Key takeaways from March Quarter Production Report

Sales rise 7%: For the quarter under review, Whitehaven Coal posted a 7 per cent rise in total managed coal sales, managed own coal sales as well as total equity own coal sales, respectively, on spurt in economic activities post COVID-19 crisis. Total managed coal sales stood at 4.8 million tonnes (Mt), while managed own coal sales and total equity own coal sales were reported at 4.2Mt and 3.4Mt, respectively.

Cut in FY21 Guidance: The company has cut production, managed coal sales and unit cost guidance for FY21. It has lowered run-of-mine (ROM) production projection to 20.6Mt – 21.4Mt from 21.4Mt – 22.0Mt. The guidance for managed coal sales has been lowered to 17.8Mt – 18.3Mt. The unit cost guidance for FY21 has been expected to be in the range of A$73 - A$75 per tonne as against A$69 - A$72 per tonne estimated earlier.

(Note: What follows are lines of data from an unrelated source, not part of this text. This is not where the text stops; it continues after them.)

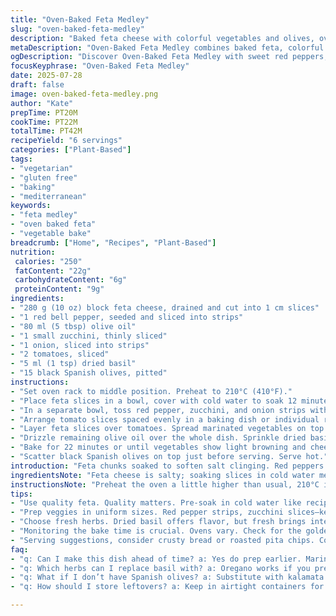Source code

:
 ```yaml
---
title: "Oven-Baked Feta Medley"
slug: "oven-baked-feta-medley"
description: "Baked feta cheese with colorful vegetables and olives, oven-roasted at 210°C. Uses red pepper instead of green and adds sliced zucchini for a fresh bite. Olives swapped to black Spanish variety. Mix of herbs includes dried basil replacing oregano. Feta slices soaked briefly in cold water to reduce saltiness. Vegetables marinated in olive oil before layering. Roasted 22 minutes until bubbly and golden edges. A savory, warm vegetarian dish. Nut-free, gluten-free, egg-free."
metaDescription: "Oven-Baked Feta Medley combines baked feta, colorful veggies, and olives for a savory Mediterranean delight that's warm and satisfying."
ogDescription: "Discover Oven-Baked Feta Medley with sweet red peppers, zucchini, and black olives for a rustic vegetarian dish that’s bursting with flavor."
focusKeyphrase: "Oven-Baked Feta Medley"
date: 2025-07-28
draft: false
image: oven-baked-feta-medley.png
author: "Kate"
prepTime: PT20M
cookTime: PT22M
totalTime: PT42M
recipeYield: "6 servings"
categories: ["Plant-Based"]
tags:
- "vegetarian"
- "gluten free"
- "baking"
- "mediterranean"
keywords:
- "feta medley"
- "oven baked feta"
- "vegetable bake"
breadcrumb: ["Home", "Recipes", "Plant-Based"]
nutrition: 
 calories: "250"
 fatContent: "22g"
 carbohydrateContent: "6g"
 proteinContent: "9g"
ingredients:
- "280 g (10 oz) block feta cheese, drained and cut into 1 cm slices"
- "1 red bell pepper, seeded and sliced into strips"
- "80 ml (5 tbsp) olive oil"
- "1 small zucchini, thinly sliced"
- "1 onion, sliced into strips"
- "2 tomatoes, sliced"
- "5 ml (1 tsp) dried basil"
- "15 black Spanish olives, pitted"
instructions:
- "Set oven rack to middle position. Preheat to 210°C (410°F)."
- "Place feta slices in a bowl, cover with cold water to soak 12 minutes, then drain and pat dry."
- "In a separate bowl, toss red pepper, zucchini, and onion strips with half the olive oil."
- "Arrange tomato slices spaced evenly in a baking dish or individual ramekins."
- "Layer feta slices over tomatoes. Spread marinated vegetables on top of feta."
- "Drizzle remaining olive oil over the whole dish. Sprinkle dried basil and freshly cracked black pepper."
- "Bake for 22 minutes or until vegetables show light browning and cheese is soft with browned edges."
- "Scatter black Spanish olives on top just before serving. Serve hot."
introduction: "Feta chunks soaked to soften salt clinging. Red peppers swap green for sweeter note. Zucchini quietly shows up, thin slices, fresh crunch. Basil sneaks in dry, replacing oregano’s punch. Black Spanish olives, fewer than before but fuller taste. Tomatoes, the base, juicy and bright. Oil, no skimping, coats everything glistening. Oven heat at 210°C just right, crisp edges, melting center. Voices from the garden, roasted under heat. Warmth, salt, sharp cheese, tender veggies. Not fancy, just rustic layers of flavor. A dish to dig in with fingers or spoon. Simple, colourful, quick but thoughtful."
ingredientsNote: "Feta cheese is salty; soaking slices in cold water mellows this. Don’t skip this step or the end may be intense. Switching the pepper from green to red adds natural sweetness and a deeper color contrast. Adding zucchini gives mild texture variation without dominating. Basil brings delicacy and herbaceous hints that work softer than oregano. Use good quality olive oil for richness. Black Spanish olives offer less sharpness than kalamata but still enough briny contrast. Tomatoes provide moisture and a solid base. All vegetables cut in strips or thin slices for quick roasting and good bite."
instructionsNote: "Preheat the oven a little higher than usual, 210°C instead of 200°C, for faster caramelization. Soak feta in cold water for about 12 minutes, longer slightly less salty but may lose texture. Toss vegetables in olive oil to ensure even roasting. Layer starting with tomatoes to catch juices. Feta on top so it melts but doesn’t dry out. Adding the other veggies last lets them roast atop, crisping nicely but not shrinking too much. Sprinkle basil over after oil so it adheres and releases aroma. Baking 22 minutes hits golden edges without drying out cheese or scorching vegetables. Add olives last; warming them preserves texture instead of roasting to bitterness. Serve piping hot."
tips:
- "Use quality feta. Quality matters. Pre-soak in cold water like recipe says. Reduces saltiness. Makes a big difference. Pat dry after the soak. Keeps it from melting into a puddle. For best results, consider soaking longer, but it may alter texture."
- "Prep veggies in uniform sizes. Red pepper strips, zucchini slices—keep them consistent. This helps achieve even cooking. Layer them smartly. Tomatoes at the bottom catch juices. Feta cheese on top keeps it moist. Roasting veggies helps their flavors pop."
- "Choose fresh herbs. Dried basil offers flavor, but fresh brings intensity. If available, use fresh. Sprinkle after baking. Keeps the flavor bright. Olives add contrast, but don’t skimp on quality. Ensure they’re pitted before adding on top. Enhances the overall dish."
- "Monitoring the bake time is crucial. Ovens vary. Check for the golden edges. Feta should be soft, bubbly somewhat. Watch closely during the last few minutes of baking. No burning, just golden warmth. Keeps texture and flavor intact."
- "Serving suggestions, consider crusty bread or roasted pita chips. Complements the medley well. Scooping feta and veggies will enhance experience. Pair with a simple salad for a complete meal. For extra touch, drizzle more olive oil just before serving."
faq:
- "q: Can I make this dish ahead of time? a: Yes do prep earlier. Marinate veggies but bake close to serving time. Roasted veggies taste best fresh. Reheat in oven if needed but watch closely."
- "q: Which herbs can I replace basil with? a: Oregano works if you prefer. Thyme could be nice too. But flavors change. Choose based on your taste. Adjust seasonings as needed."
- "q: What if I don’t have Spanish olives? a: Substitute with kalamata if necessary. Flavor differs, but still works. Or use green olives for another dimension. Choose based on preference."
- "q: How should I store leftovers? a: Keep in airtight containers for a few days. Fridge will work. When reheating, use oven for best results. Avoid microwave to not dry out feta."

---
```


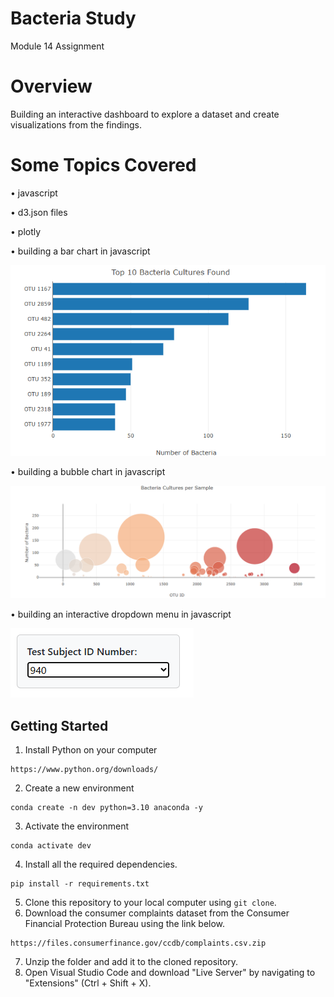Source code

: # Bacteria Study

Module 14 Assignment

# Overview

Building an interactive dashboard to explore a dataset and create visualizations from the findings.

# Some Topics Covered
•	javascript

•	d3.json files

•	plotly

•	building a bar chart in javascript

![bar](Resources/bar_chart.png)

•	building a bubble chart in javascript

![bubble](Resources/bubble_chart.png)

•	building an interactive dropdown menu in javascript

![dropdown](Resources/dropdown_menu.png)


## Getting Started
1. Install Python on your computer
```
https://www.python.org/downloads/
```
2. Create a new environment
```
conda create -n dev python=3.10 anaconda -y
```
3. Activate the environment
```
conda activate dev
```
4. Install all the required dependencies.
```
pip install -r requirements.txt
```
5. Clone this repository to your local computer using `git clone`.
6. Download the consumer complaints dataset from the Consumer Financial Protection Bureau using the link below.
```
https://files.consumerfinance.gov/ccdb/complaints.csv.zip
```
7. Unzip the folder and add it to the cloned repository.
8. Open Visual Studio Code and download "Live Server" by navigating to "Extensions" (Ctrl + Shift + X).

Managed ROM production increases 12%: The March quarter managed ROM production rose 12 per cent year-on-year to 5.5Mt in Q3 FY21, on the back of strong production from its largest mine Maules Creek, despite weak weather. The managed saleable coal output was up 6 per cent YoY at 4.3Mt.

Narrabri Mine problem persists: Narrabri underground coal mine performance continued to be impacted by geological challenges which has resulted in unscheduled down time and additional longwall equipment repairs.

Spot demand for semi-soft coking coal remain weak: The company said that spot demand for semi-soft coking coal remained fragile owing to Chinese import restrictions on Australian origin coal. This caused the price for high-CV thermal coal to favour sale of the product as high-CV thermal coal over selling it as a semi-soft coking coal.

No impact of COVID-19 on operations: Whitehaven Coal said that its operations remain largely unaffected by the pandemic to date, thanks to distancing and hygiene measures.